Fedora legal docs currently say:

"If your package is built from files under multiple distinct licenses,
and some files are licensed under a choice of two (or more) licenses,
then the License: field must include the appropriate OR and AND
expressions.... The license expression must reflect the disjunctive
license choice even if one or both of the license identifiers in the
OR expression also appear separately in the composite license
expression."

I am coming around to the view that we can revise the last sentence
there: For an SPDX expression involving licenses foo and bar,

foo AND bar AND (foo OR bar)

can acceptably be "reduced" to

foo AND bar

since both elements of the OR-expression are separately atomic
elements of the larger AND expression.

In insisting on preservation of all dual licenses (involving
Fedora-allowed licenses that is), we were following what I understood
to be the Callaway tradition. However, this is not entirely clear; see
for example: 
https://web.archive.org/web/20190801152043/https://fedoraproject.org/wiki/Packaging:LicensingGuidelines?rd=Packaging/LicensingGuidelines#Combined_Dual_and_Multiple_Licensing_Scenario
As far as I can tell, the scenario we're talking about wasn't
explicitly addressed in the old guidelines.

The other part of this is that insisting on preservation of dual
licenses was making an important cultural or political point. To
understand this, you need to understand that some companies consuming
open source have a silly practice of taking steps to explicitly select
one of the licenses. As you might expect this usually happens when one
of the licenses is in the *GPL family. A related phenomenon involves
taking GPLv2-or-later code "as" GPLv2-only. Apart from being sort of
ridiculous, this practice conflicts with the usual practice in
upstream open source of passing through all disjunctive licenses.
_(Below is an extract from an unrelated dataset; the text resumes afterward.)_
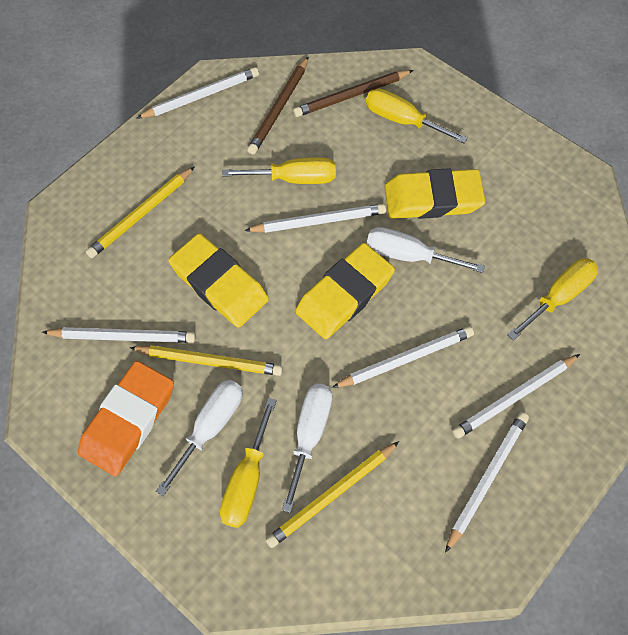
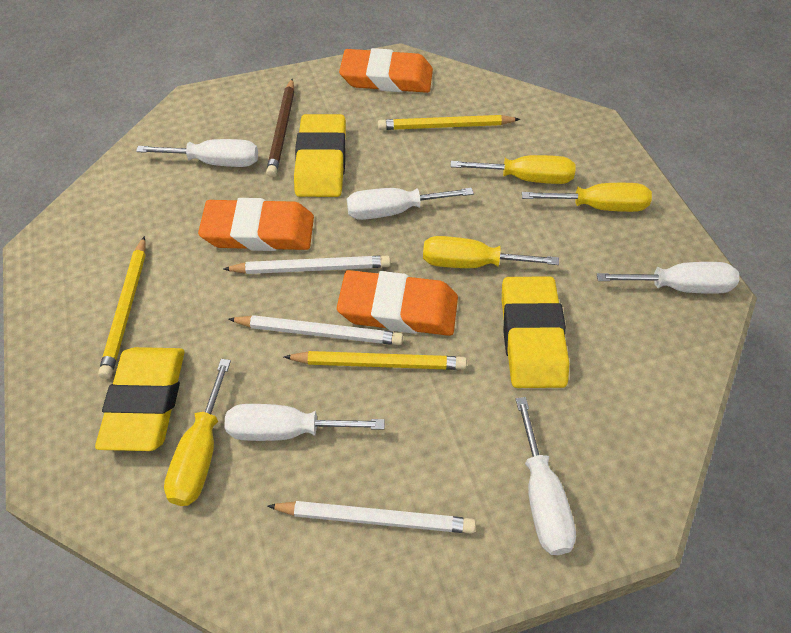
brown pencil: [247,56,309,155] [293,70,413,117] = 2 -> [266,79,294,177] = 1
orange eraser: [78,361,174,476] = 1 -> [198,198,314,251] [337,270,458,336] [339,48,433,93] = 3
white pencil: [42,327,196,343] [136,67,259,119] [244,204,386,233] [332,326,474,388] [445,412,529,553] [452,354,580,439] = 6 -> [223,256,391,274] [228,315,403,345] [268,501,476,534] = 3
white screwdriver: [156,380,243,496] [282,384,332,513] [367,227,485,273] = 3 -> [136,139,258,167] [224,404,385,441] [347,188,474,220] [516,397,576,555] [597,262,739,294] = 5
So
by *not* doing this, Fedora was expressing a sort of solidarity with
normal open source development and distancing itself from the
practices of those companies.

Since in the (foo AND bar AND (foo OR bar)) -> (foo AND bar) case the
simplified expression has all of the elements that were in the dual
license, I think the simplification is still in the spirit of the old
rule. We would not be removing any of the license symbols on either
side of the dual license; we are just hiding the fact that there was a
dual license.

If anyone thinks this would be a bad, or good, change to make let me
know. It probably wouldn't affect too many packages and wouldn't do a
whole lot to make their license tags that much shorter. I don't feel
too strongly about it but I am trying to think of ways we could make
SPDX expressions a little simpler without abandoning all integrity.

Note that adoption of this approach this would not be an assertion
that (foo AND bar AND (foo OR bar)) is *equivalent* to (foo AND bar).